In a report, published by the Centre for Economic and Policy Research (CEPR), Sachs and his co-author, fellow economist Mark Weisbrot examine how sanctions imposed by Washington after August 2017 have affected the lives of ordinary citizens.
Sachs and Weisbort argue that these sanctions have caused and continue to cause harm and threaten Venezuelans' lives and well-being:
"These sanctions would fit the definition of collective punishment of the civilian population as described in both the Geneva and Hague international conventions, to which the US is a signatory," the paper says.
The economists also stressed that a series of sanctions launched in 2017 as well as harsher ones rolled out in January 2019 have made it very hard for Venezuelans to have access to food, medicine and medical equipment.
"The sanctions implemented in 2019, including the recognition of a parallel government, […] cut off Venezuela from most of the international payments system, thus ending much of the country's access to these essential imports including medicine and food, even those that could normally be bought with available money. There is no doubt that all of these sanctions since August 2017 have had severe impacts on human life and health."
"They are illegal under international law and treaties which the US has signed, and would appear to violate US law as well," the economists wrote.
Venezuelan journalist Iván Padilla Bravo, commenting on the study, told Sputnik that Washington is waging a war on Venezuela:
"Such unconventional attacks are not perceived by people as war, when in reality it is a war that's just as bloody as any other. The only difference is that there are no human corpses scattered around city squares, but they appear gradually in hospitals due to hunger, when the production and distribution of food is difficult, and because it is impossible to buy medicine abroad."
The journalist explained that people who are dying due the reduced availability of medication and food are victims of American policies:
"As the United States goes on the offensive in its war against Venezuela and denies us access to medication, patients die much faster. And these bodies also need to be counted and taken into account."

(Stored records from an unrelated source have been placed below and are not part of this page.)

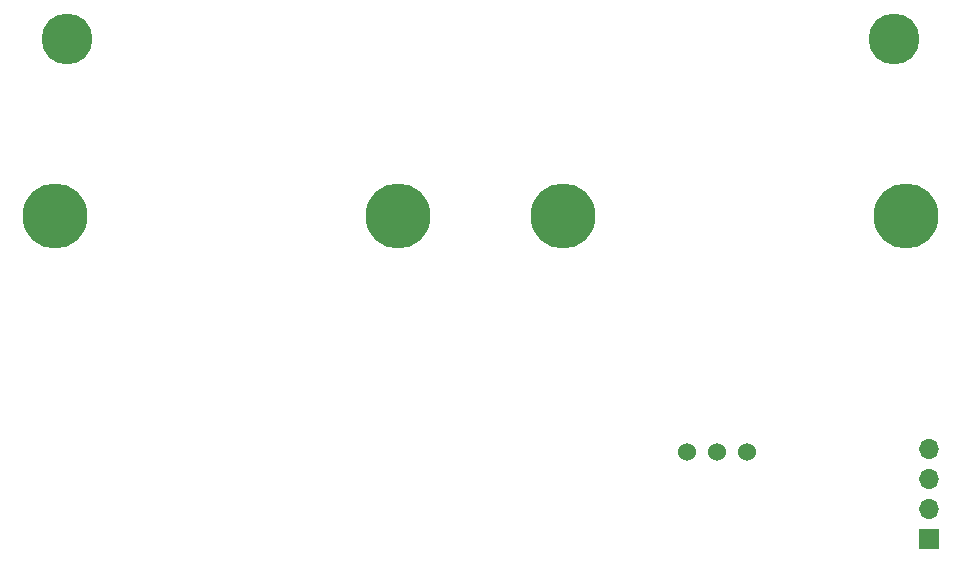
<source format=gbr>
%TF.GenerationSoftware,KiCad,Pcbnew,6.99.0-unknown-c34fb494b1~148~ubuntu20.04.1*%
%TF.CreationDate,2022-06-23T00:09:45+02:00*%
%TF.ProjectId,optimizer,6f707469-6d69-47a6-9572-2e6b69636164,rev?*%
%TF.SameCoordinates,Original*%
%TF.FileFunction,Soldermask,Bot*%
%TF.FilePolarity,Negative*%
%FSLAX46Y46*%
G04 Gerber Fmt 4.6, Leading zero omitted, Abs format (unit mm)*
G04 Created by KiCad (PCBNEW 6.99.0-unknown-c34fb494b1~148~ubuntu20.04.1) date 2022-06-23 00:09:45*
%MOMM*%
%LPD*%
G01*
G04 APERTURE LIST*
%ADD10C,4.300000*%
%ADD11C,5.500000*%
%ADD12C,1.524000*%
%ADD13R,1.700000X1.700000*%
%ADD14O,1.700000X1.700000*%
G04 APERTURE END LIST*
D10*
%TO.C,H1*%
X121000000Y-100000000D03*
%TD*%
%TO.C,H2*%
X191000000Y-100000000D03*
%TD*%
D11*
%TO.C,J2*%
X120000000Y-115000000D03*
%TD*%
D12*
%TO.C,X1*%
X178540000Y-135000000D03*
X176000000Y-135000000D03*
X173460000Y-135000000D03*
%TD*%
D11*
%TO.C,J1*%
X149000000Y-115000000D03*
%TD*%
%TO.C,J4*%
X192000000Y-115000000D03*
%TD*%
D13*
%TO.C,J5*%
X193999999Y-142299999D03*
D14*
X193999999Y-139759999D03*
X193999999Y-137219999D03*
X193999999Y-134679999D03*
%TD*%
D11*
%TO.C,J3*%
X163000000Y-115000000D03*
%TD*%
M02*

</source>
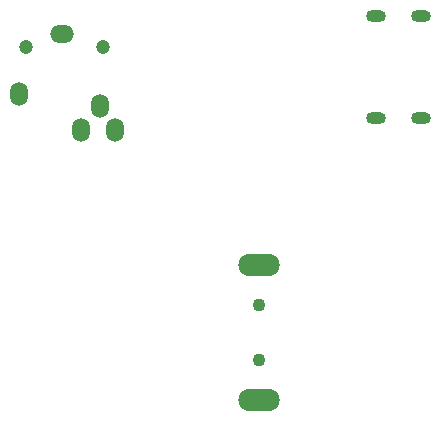
<source format=gbr>
%TF.GenerationSoftware,KiCad,Pcbnew,8.0.4*%
%TF.CreationDate,2024-08-12T23:01:29-04:00*%
%TF.ProjectId,SAMD21_MIDI_SPEAKER,53414d44-3231-45f4-9d49-44495f535045,rev?*%
%TF.SameCoordinates,Original*%
%TF.FileFunction,Soldermask,Bot*%
%TF.FilePolarity,Negative*%
%FSLAX46Y46*%
G04 Gerber Fmt 4.6, Leading zero omitted, Abs format (unit mm)*
G04 Created by KiCad (PCBNEW 8.0.4) date 2024-08-12 23:01:29*
%MOMM*%
%LPD*%
G01*
G04 APERTURE LIST*
%ADD10O,1.700000X1.000000*%
%ADD11C,1.200000*%
%ADD12O,2.000000X1.500000*%
%ADD13O,1.500000X2.000000*%
%ADD14O,3.500000X1.900000*%
%ADD15C,1.100000*%
G04 APERTURE END LIST*
D10*
%TO.C,P1*%
X191500000Y-59820000D03*
X195300000Y-59820000D03*
X191500000Y-51180000D03*
X195300000Y-51180000D03*
%TD*%
D11*
%TO.C,J2*%
X168400000Y-53850000D03*
X161900000Y-53850000D03*
D12*
X164900000Y-52750000D03*
D13*
X166500000Y-60850000D03*
X161300000Y-57850000D03*
X168100000Y-58850000D03*
X169400000Y-60850000D03*
%TD*%
D14*
%TO.C,J1*%
X181600000Y-83700000D03*
X181600000Y-72300000D03*
D15*
X181600000Y-80300000D03*
X181600000Y-75700000D03*
%TD*%
M02*

</source>
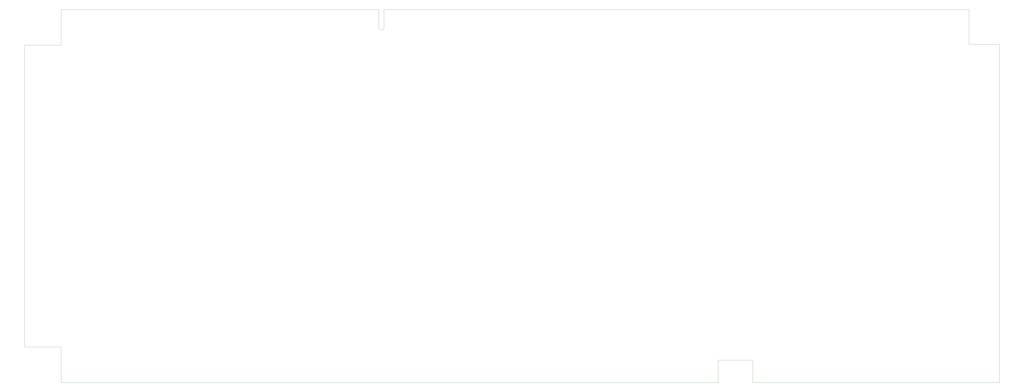
<source format=gm1>
%TF.GenerationSoftware,KiCad,Pcbnew,7.0.1-0*%
%TF.CreationDate,2023-07-23T14:26:27+03:00*%
%TF.ProjectId,HC2000,48433230-3030-42e6-9b69-6361645f7063,rev?*%
%TF.SameCoordinates,Original*%
%TF.FileFunction,Profile,NP*%
%FSLAX46Y46*%
G04 Gerber Fmt 4.6, Leading zero omitted, Abs format (unit mm)*
G04 Created by KiCad (PCBNEW 7.0.1-0) date 2023-07-23 14:26:27*
%MOMM*%
%LPD*%
G01*
G04 APERTURE LIST*
%TA.AperFunction,Profile*%
%ADD10C,0.100000*%
%TD*%
G04 APERTURE END LIST*
D10*
X440000000Y-272000000D02*
X440000000Y-283000000D01*
X563000000Y-117000000D02*
X563000000Y-100000000D01*
X457000000Y-283000000D02*
X457000000Y-272000000D01*
X118000000Y-265500000D02*
X100000000Y-265500000D01*
X118000000Y-283000000D02*
X440000000Y-283000000D01*
X578000000Y-117000000D02*
X578000000Y-283000000D01*
X118000000Y-117500000D02*
X100000000Y-117500000D01*
X457000000Y-272000000D02*
X440000000Y-272000000D01*
X100000000Y-117500000D02*
X100000000Y-265500000D01*
X118000000Y-100000000D02*
X118000000Y-117500000D01*
X273710000Y-100000000D02*
X273710000Y-108730000D01*
X273710000Y-100000000D02*
X118000000Y-100000000D01*
X276250000Y-100000000D02*
X563000000Y-100000000D01*
X273710000Y-108730000D02*
G75*
G03*
X276250000Y-108730000I1270000J0D01*
G01*
X578000000Y-117000000D02*
X563000000Y-117000000D01*
X276250000Y-108730000D02*
X276250000Y-100000000D01*
X118000000Y-283000000D02*
X118000000Y-265500000D01*
X578000000Y-283000000D02*
X457000000Y-283000000D01*
M02*

</source>
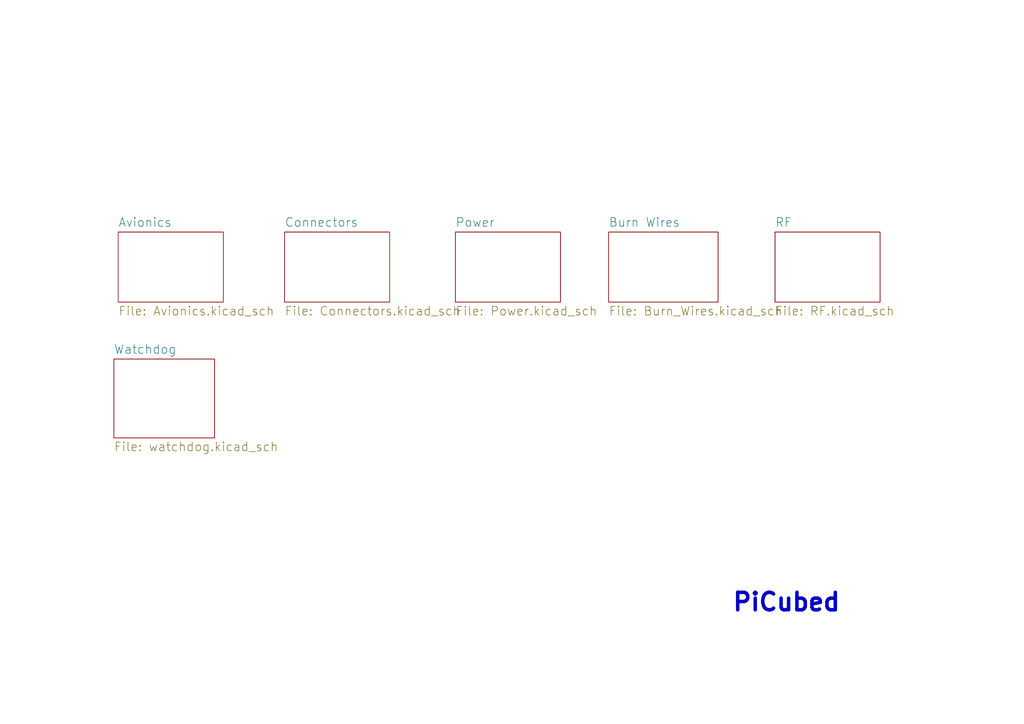
<source format=kicad_sch>
(kicad_sch
	(version 20250114)
	(generator "eeschema")
	(generator_version "9.0")
	(uuid "db20b18b-d25a-428e-8229-70a189e1de75")
	(paper "A4")
	(title_block
		(title "PiCubed Mainboard")
		(date "2025-08-29")
		(rev "6.5")
		(company "Stanford Student Space Initiative")
		(comment 1 "Ethan Brinser")
	)
	(lib_symbols)
	(text "PiCubed"
		(exclude_from_sim no)
		(at 212.09 177.8 0)
		(effects
			(font
				(size 5.08 5.08)
				(thickness 1.016)
				(bold yes)
			)
			(justify left bottom)
		)
		(uuid "7b5099dd-420b-44c2-b627-49f3bf6e2c57")
	)
	(sheet
		(at 34.29 67.31)
		(size 30.48 20.32)
		(exclude_from_sim no)
		(in_bom yes)
		(on_board yes)
		(dnp no)
		(fields_autoplaced yes)
		(stroke
			(width 0)
			(type solid)
		)
		(fill
			(color 0 0 0 0.0000)
		)
		(uuid "00000000-0000-0000-0000-00005cec5a72")
		(property "Sheetname" "Avionics"
			(at 34.29 65.9634 0)
			(effects
				(font
					(size 2.54 2.54)
				)
				(justify left bottom)
			)
		)
		(property "Sheetfile" "Avionics.kicad_sch"
			(at 34.29 88.7226 0)
			(effects
				(font
					(size 2.54 2.54)
				)
				(justify left top)
			)
		)
		(instances
			(project "picubed_samwise"
				(path "/db20b18b-d25a-428e-8229-70a189e1de75"
					(page "2")
				)
			)
		)
	)
	(sheet
		(at 132.08 67.31)
		(size 30.48 20.32)
		(exclude_from_sim no)
		(in_bom yes)
		(on_board yes)
		(dnp no)
		(fields_autoplaced yes)
		(stroke
			(width 0)
			(type solid)
		)
		(fill
			(color 0 0 0 0.0000)
		)
		(uuid "00000000-0000-0000-0000-00005cec5dde")
		(property "Sheetname" "Power"
			(at 132.08 65.9634 0)
			(effects
				(font
					(size 2.54 2.54)
				)
				(justify left bottom)
			)
		)
		(property "Sheetfile" "Power.kicad_sch"
			(at 132.08 88.7226 0)
			(effects
				(font
					(size 2.54 2.54)
				)
				(justify left top)
			)
		)
		(instances
			(project "picubed_samwise"
				(path "/db20b18b-d25a-428e-8229-70a189e1de75"
					(page "3")
				)
			)
		)
	)
	(sheet
		(at 82.55 67.31)
		(size 30.48 20.32)
		(exclude_from_sim no)
		(in_bom yes)
		(on_board yes)
		(dnp no)
		(fields_autoplaced yes)
		(stroke
			(width 0)
			(type solid)
		)
		(fill
			(color 0 0 0 0.0000)
		)
		(uuid "00000000-0000-0000-0000-00005cec60eb")
		(property "Sheetname" "Connectors"
			(at 82.55 65.9634 0)
			(effects
				(font
					(size 2.54 2.54)
				)
				(justify left bottom)
			)
		)
		(property "Sheetfile" "Connectors.kicad_sch"
			(at 82.55 88.7226 0)
			(effects
				(font
					(size 2.54 2.54)
				)
				(justify left top)
			)
		)
		(instances
			(project "picubed_samwise"
				(path "/db20b18b-d25a-428e-8229-70a189e1de75"
					(page "4")
				)
			)
		)
	)
	(sheet
		(at 224.79 67.31)
		(size 30.48 20.32)
		(exclude_from_sim no)
		(in_bom yes)
		(on_board yes)
		(dnp no)
		(fields_autoplaced yes)
		(stroke
			(width 0)
			(type solid)
		)
		(fill
			(color 0 0 0 0.0000)
		)
		(uuid "00000000-0000-0000-0000-00005cec6281")
		(property "Sheetname" "RF"
			(at 224.79 65.9634 0)
			(effects
				(font
					(size 2.54 2.54)
				)
				(justify left bottom)
			)
		)
		(property "Sheetfile" "RF.kicad_sch"
			(at 224.79 88.7226 0)
			(effects
				(font
					(size 2.54 2.54)
				)
				(justify left top)
			)
		)
		(instances
			(project "picubed_samwise"
				(path "/db20b18b-d25a-428e-8229-70a189e1de75"
					(page "5")
				)
			)
		)
	)
	(sheet
		(at 176.53 67.31)
		(size 31.75 20.32)
		(exclude_from_sim no)
		(in_bom yes)
		(on_board yes)
		(dnp no)
		(fields_autoplaced yes)
		(stroke
			(width 0)
			(type solid)
		)
		(fill
			(color 0 0 0 0.0000)
		)
		(uuid "00000000-0000-0000-0000-00005cec6476")
		(property "Sheetname" "Burn Wires"
			(at 176.53 65.9634 0)
			(effects
				(font
					(size 2.54 2.54)
				)
				(justify left bottom)
			)
		)
		(property "Sheetfile" "Burn_Wires.kicad_sch"
			(at 176.53 88.7226 0)
			(effects
				(font
					(size 2.54 2.54)
				)
				(justify left top)
			)
		)
		(instances
			(project "picubed_samwise"
				(path "/db20b18b-d25a-428e-8229-70a189e1de75"
					(page "6")
				)
			)
		)
	)
	(sheet
		(at 33.02 104.14)
		(size 29.21 22.86)
		(exclude_from_sim no)
		(in_bom yes)
		(on_board yes)
		(dnp no)
		(fields_autoplaced yes)
		(stroke
			(width 0.1524)
			(type solid)
		)
		(fill
			(color 0 0 0 0.0000)
		)
		(uuid "a393ea4a-5f4e-4c0f-917f-6d28e91dd546")
		(property "Sheetname" "Watchdog"
			(at 33.02 102.7934 0)
			(effects
				(font
					(size 2.54 2.54)
				)
				(justify left bottom)
			)
		)
		(property "Sheetfile" "watchdog.kicad_sch"
			(at 33.02 128.0926 0)
			(effects
				(font
					(size 2.54 2.54)
				)
				(justify left top)
			)
		)
		(instances
			(project "picubed_samwise"
				(path "/db20b18b-d25a-428e-8229-70a189e1de75"
					(page "7")
				)
			)
		)
	)
	(sheet_instances
		(path "/"
			(page "1")
		)
	)
	(embedded_fonts no)
)

</source>
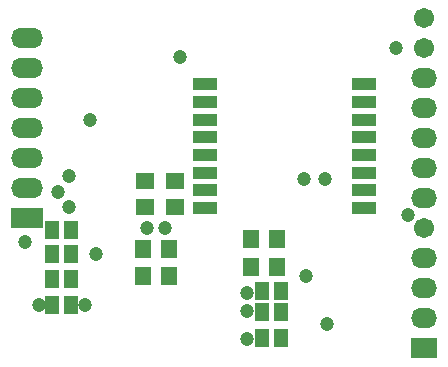
<source format=gbs>
G04 Layer_Color=16711935*
%FSLAX43Y43*%
%MOMM*%
G71*
G01*
G75*
%ADD33R,1.203X1.503*%
%ADD37R,1.453X1.503*%
%ADD38C,1.703*%
%ADD39O,2.203X1.703*%
%ADD40R,2.203X1.703*%
%ADD41O,2.703X1.703*%
%ADD42R,2.703X1.703*%
%ADD43C,1.203*%
%ADD44R,2.002X1.002*%
%ADD45R,1.503X1.453*%
D33*
X5245Y4953D02*
D03*
X3645D02*
D03*
X3645Y7112D02*
D03*
X5245D02*
D03*
X5245Y9271D02*
D03*
X3645D02*
D03*
X5245Y11303D02*
D03*
X3645D02*
D03*
X23025Y4318D02*
D03*
X21425D02*
D03*
X23025Y6096D02*
D03*
X21425D02*
D03*
Y2159D02*
D03*
X23025D02*
D03*
D37*
X11346Y7366D02*
D03*
X13546D02*
D03*
Y9652D02*
D03*
X11346D02*
D03*
X22690Y10541D02*
D03*
X20490D02*
D03*
X22690Y8128D02*
D03*
X20490D02*
D03*
D38*
X35179Y29210D02*
D03*
Y26670D02*
D03*
Y11430D02*
D03*
D39*
Y24130D02*
D03*
Y21590D02*
D03*
Y19050D02*
D03*
Y16510D02*
D03*
Y13970D02*
D03*
Y8890D02*
D03*
Y6350D02*
D03*
Y3810D02*
D03*
D40*
Y1270D02*
D03*
D41*
X1524Y27559D02*
D03*
Y25019D02*
D03*
Y22479D02*
D03*
Y19939D02*
D03*
Y14859D02*
D03*
Y17399D02*
D03*
D42*
Y12319D02*
D03*
D43*
X13208Y11430D02*
D03*
X11684D02*
D03*
X4191Y14478D02*
D03*
X5080Y15875D02*
D03*
X33782Y12573D02*
D03*
X32766Y26670D02*
D03*
X6858Y20574D02*
D03*
X5080Y13208D02*
D03*
X20193Y5969D02*
D03*
Y4445D02*
D03*
X1397Y10287D02*
D03*
X2540Y4953D02*
D03*
X20193Y2032D02*
D03*
X25146Y7366D02*
D03*
X7366Y9271D02*
D03*
X6477Y4953D02*
D03*
X25019Y15621D02*
D03*
X26797D02*
D03*
X14478Y25908D02*
D03*
X26924Y3302D02*
D03*
D44*
X30099Y23622D02*
D03*
Y22122D02*
D03*
Y20622D02*
D03*
Y19122D02*
D03*
Y17622D02*
D03*
Y16122D02*
D03*
Y14622D02*
D03*
Y13122D02*
D03*
X16599D02*
D03*
Y14622D02*
D03*
Y16122D02*
D03*
Y17622D02*
D03*
Y19122D02*
D03*
Y20622D02*
D03*
Y22122D02*
D03*
Y23622D02*
D03*
D45*
X14097Y15451D02*
D03*
Y13251D02*
D03*
X11557Y15451D02*
D03*
Y13251D02*
D03*
M02*

</source>
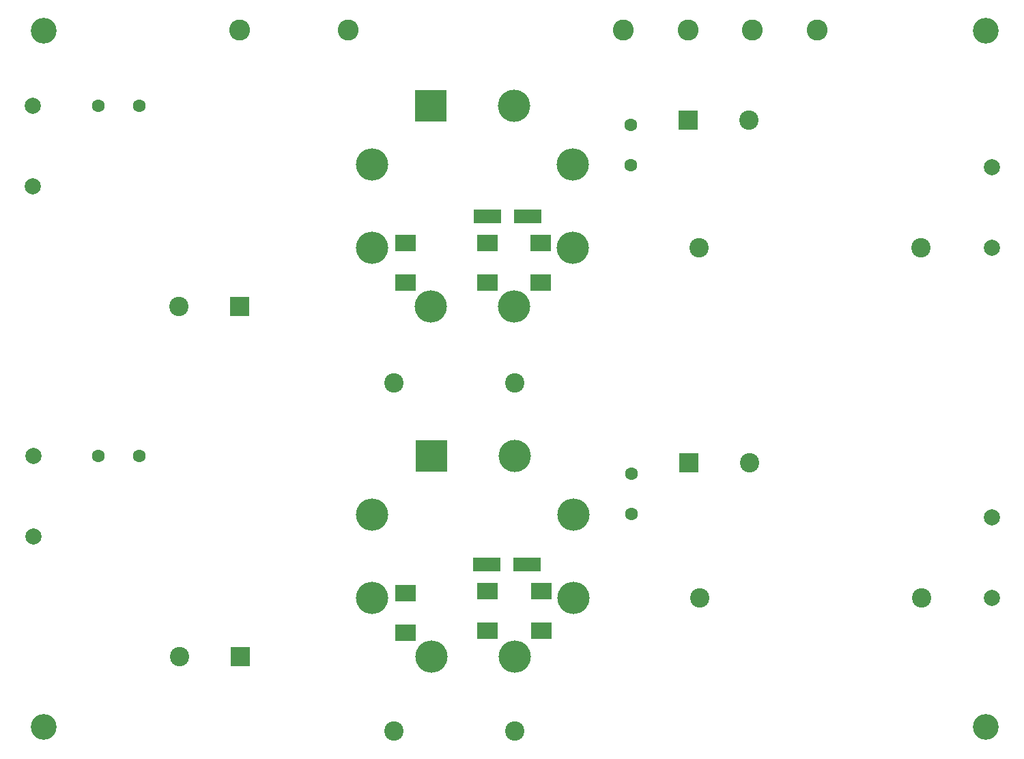
<source format=gbr>
G04 #@! TF.GenerationSoftware,KiCad,Pcbnew,(5.1.9-0-10_14)*
G04 #@! TF.CreationDate,2021-03-05T14:26:46+01:00*
G04 #@! TF.ProjectId,pre-amp-6SN7,7072652d-616d-4702-9d36-534e372e6b69,rev?*
G04 #@! TF.SameCoordinates,Original*
G04 #@! TF.FileFunction,Soldermask,Bot*
G04 #@! TF.FilePolarity,Negative*
%FSLAX46Y46*%
G04 Gerber Fmt 4.6, Leading zero omitted, Abs format (unit mm)*
G04 Created by KiCad (PCBNEW (5.1.9-0-10_14)) date 2021-03-05 14:26:46*
%MOMM*%
%LPD*%
G01*
G04 APERTURE LIST*
%ADD10R,4.000000X4.000000*%
%ADD11O,4.000000X4.000000*%
%ADD12C,4.000000*%
%ADD13R,3.500000X1.800000*%
%ADD14C,2.600000*%
%ADD15C,2.400000*%
%ADD16R,2.600000X2.100000*%
%ADD17C,2.000000*%
%ADD18R,2.400000X2.400000*%
%ADD19C,1.600000*%
%ADD20C,3.200000*%
G04 APERTURE END LIST*
D10*
X92456000Y-80391000D03*
D11*
X85149853Y-87697147D03*
X85149853Y-98029599D03*
X92456000Y-105335746D03*
X102788452Y-105335746D03*
X110094599Y-98029599D03*
X110094599Y-87697147D03*
D12*
X102788452Y-80391000D03*
D13*
X99441000Y-94107000D03*
X104441000Y-94107000D03*
X99394000Y-137287000D03*
X104394000Y-137287000D03*
D14*
X132334000Y-70993000D03*
X124333000Y-70993000D03*
D15*
X125730000Y-98044000D03*
X153230000Y-98044000D03*
X87884000Y-114808000D03*
X102884000Y-114808000D03*
X125789000Y-141478000D03*
X153289000Y-141478000D03*
X87870000Y-157988000D03*
X102870000Y-157988000D03*
D10*
X92496774Y-123798627D03*
D11*
X85190627Y-131104774D03*
X85190627Y-141437226D03*
X92496774Y-148743373D03*
X102829226Y-148743373D03*
X110135373Y-141437226D03*
X110135373Y-131104774D03*
D12*
X102829226Y-123798627D03*
D16*
X89281000Y-97409000D03*
X89281000Y-102309000D03*
X106045000Y-97462000D03*
X106045000Y-102362000D03*
X99441000Y-97462000D03*
X99441000Y-102362000D03*
X89281000Y-140896000D03*
X89281000Y-145796000D03*
D17*
X162052000Y-88011000D03*
X162052000Y-98044000D03*
X43053000Y-90424000D03*
X43053000Y-80391000D03*
D15*
X61207000Y-105283000D03*
D18*
X68707000Y-105283000D03*
D15*
X131896500Y-82169000D03*
D18*
X124396500Y-82169000D03*
D19*
X117221000Y-82757000D03*
X117221000Y-87757000D03*
X51261000Y-80391000D03*
X56261000Y-80391000D03*
D15*
X131960000Y-124714000D03*
D18*
X124460000Y-124714000D03*
D19*
X117348000Y-126064000D03*
X117348000Y-131064000D03*
D14*
X116332000Y-70993000D03*
X140335000Y-70993000D03*
D16*
X106172000Y-140642000D03*
X106172000Y-145542000D03*
X99441000Y-140642000D03*
X99441000Y-145542000D03*
D17*
X162052000Y-131445000D03*
X162052000Y-141478000D03*
D14*
X82169000Y-70993000D03*
X68707000Y-70993000D03*
D17*
X43180000Y-133858000D03*
X43180000Y-123825000D03*
D20*
X161290000Y-71120000D03*
X161290000Y-157480000D03*
X44450000Y-157480000D03*
X44450000Y-71120000D03*
D15*
X61334000Y-148717000D03*
D18*
X68834000Y-148717000D03*
D19*
X51261000Y-123825000D03*
X56261000Y-123825000D03*
M02*

</source>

The people in Venezuela "feel the damage from the war, a quiet one, but terribly bloody, like most wars," he said, adding that "Venezuela will continue to fight for peace."
"You can call this a genocide. This is a mass extermination of people. […] These silent wars are aimed at exterminating peoples and cannot be called anything else," the journalist noted, comparing the US action against Venezuela with the bombings of Hiroshima and Nagasaki, contending they are only different in method but pursue the same goal of human annihilation.
"The US is trying to eradicate our population in order to make it easier for them to get to the riches of our country. But we say to them with confidence: No pasarán! (" You will never pass!"), Mr. Bravo concluded.
The crisis in Venezuela began when opposition leader Juan Guaido proclaimed himself Venezuela's interim president on January 23, two weeks after president Nicolas Maduro's inauguration for a second terms following elections in May 2018. The US, Canada, some Latin American and European nations were quick to recognize Guaido as the new legitimate leader of Venezuela and have supported him in his attempts to oust Maduro from power. Russia, China, Cuba, Nicaragua, Bolivia and other countries around the world urged non-interference in Venezuela's internal affairs.